La masacre en Gaza está despertando reacciones solidarias en todo el mundo. También de todas las Iglesias. En Jerusalén se han reunido católicos, ortodoxos, luteranos, melquitas, maronitas y toda una enorme variedad de confesiones cristianas, en contra de lo que ya no puede considerarse como un simple acto bélico sino como una masacre de inocentes. Cáritas Internacional, con el hondureño cardenal Rodríguez Maradiaga al frente, pide a voces un cese al fuego para evitar una tragedia humanitaria que ya ha comenzado a darse. No hay alimentos, medicinas, energía, hospitales que puedan funcionar, y sigue muriendo gente. Una quinta parte de las víctimas de los ataques son niños. Mujeres, ancianos, personas inocentes se suman a los muertos cada día. Algunas bombas israelíes han caído incluso en escuelas regentadas por el sistema de apoyo de las Naciones Unidas a la población palestina.
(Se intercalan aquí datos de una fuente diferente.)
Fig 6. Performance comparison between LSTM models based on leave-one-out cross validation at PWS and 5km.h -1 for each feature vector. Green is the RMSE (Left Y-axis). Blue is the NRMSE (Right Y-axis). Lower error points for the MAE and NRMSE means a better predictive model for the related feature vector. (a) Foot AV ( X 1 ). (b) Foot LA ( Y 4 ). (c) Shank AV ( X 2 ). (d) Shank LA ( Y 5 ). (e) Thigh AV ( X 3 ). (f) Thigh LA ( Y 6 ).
La brutalidad de esta guerra trae a la memoria las guerras de anatema del antiguo Israel, impensables hoy desde todos los puntos de vista, incluido el propio pensamiento judío contemporáneo.
Nadie defiende el terrorismo, y sabemos que el movimiento Hamás lo ha practicado. Pero cierto tipo de guerras se convierten por sus propias dinámicas en verdaderos actos de terrorismo, aunque la legislación internacional no se haya decidido todavía a calificarlas de esta manera. Los "daños colaterales" —en frase tan utilizada por los militares guerreristas de las últimas contiendas bélicas— no son más que palabras diseñadas para invisibilizar la brutalidad, el terror y la terrible injusticia que provoca una guerra que masacra inocentes.
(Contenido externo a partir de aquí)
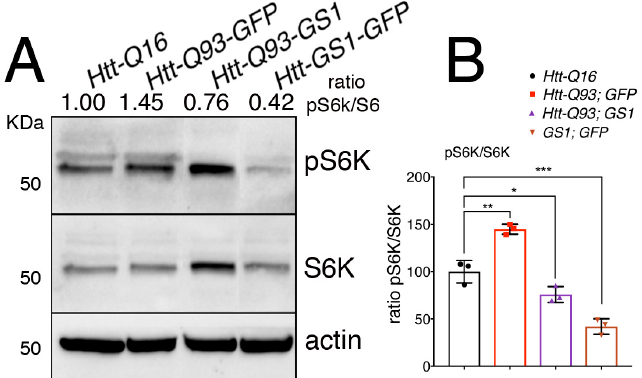
Figure 6. Expression of GS1 in neurons reduces S6K phosphorylation. ( A ) Western blot showing the level of phosphorylated S6K on Thr 398 and of S6K in lysates within 10 heads from animals expressing the indicated transgenes in neurons using the elav-Gal4 driver. Actin was used as the loading control. ( B ) Graphic representing the ratio of S6K phosphorylation versus the unphosphorylated form of the protein. The ratio between pS6K/S6K was calculated from three independent experiments. One-way ANOVA p -values: *** p < 0.001, ** p < 0.01, * p < 0.05 were calculated from three independent experiments, error bars indicate the standard deviations. Cells 2020 , 9 , x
Israel tiene derecho a vivir; Palestina tiene derecho a ser un país libre, soberano y a que sus habitantes vivan en él con dignidad. La presión internacional debe orientarse siempre hacia ese doble acto de justicia. Incluso los palestinos nacidos en el territorio israelí actual, que son muchos, si quieren seguir viendo en dicho espacio, tienen que ser reconocidos como ciudadanos israelíes de pleno derecho. La negación de derechos a los palestinos que viven en zona israelí es vergonzosa y desdice totalmente del pensamiento más profundo de lo que los cristianos llamamos antiguo testamento, y de lo que Israel llama con total legitimidad el Libro de la Alianza. La opresión de los palestinos, que por nacimiento y ancestros tienen el derecho a vivir como ciudadanos en igualdad de condiciones en el territorio israelí, y la negación de sus derechos fundamentales ni ha conducido a nada bueno, ni seguirá produciendo efectos positivos en la convivencia entre judíos y árabes.
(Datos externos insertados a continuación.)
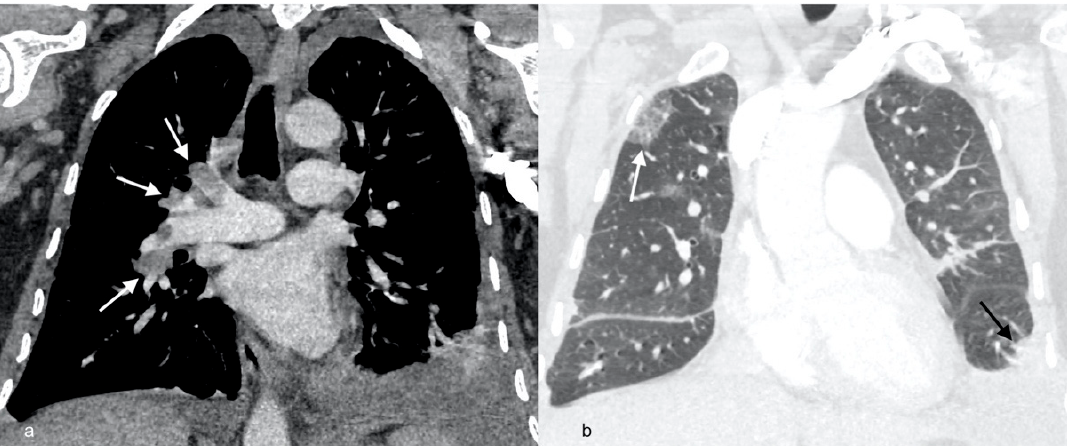
Figure 1. Postero-anterior chest X-ray showing bilateral interstitial infiltrates (white arrows) and left-sided pleural effusion (black arrow).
La guerra debe detenerse, un diálogo racional debe iniciarse, las injusticias deben repararse. Los palestinos hasta hace poco tenían que optar por pasaportes jordanos si querían salir de Israel, incluso habiendo nacido, ellos y sus antepasados, en dicha tierra. Y si querían después regresar a su propia tierra tenían que hacerlo en calidad de extranjeros. Hoy, aun gozando de autonomía en un pequeño territorio, siguen sufriendo diversos modos de marginación y maltrato. Siendo los palestinos musulmanes y cristianos, y en ese sentido parte de las tres grandes religiones abrahámicas (judaísmo, cristianismo e Islam), la guerra no tiene sentido. Como no lo tiene el terrorismo, venga protegido por un partido islámico o disfrazado de guerra legítima por el ejército israelí.
Las personas de buena voluntad, los pacifistas, los que deseamos un mundo más fraterno y humano, debemos insistir en el alto el fuego, denunciar cualquier muerte de víctimas inocentes y oponernos a cualquier tipo de guerra que sistemáticamente produzca las bajas civiles que está produciendo hoy la guerra de Israel contra la franja de Gaza.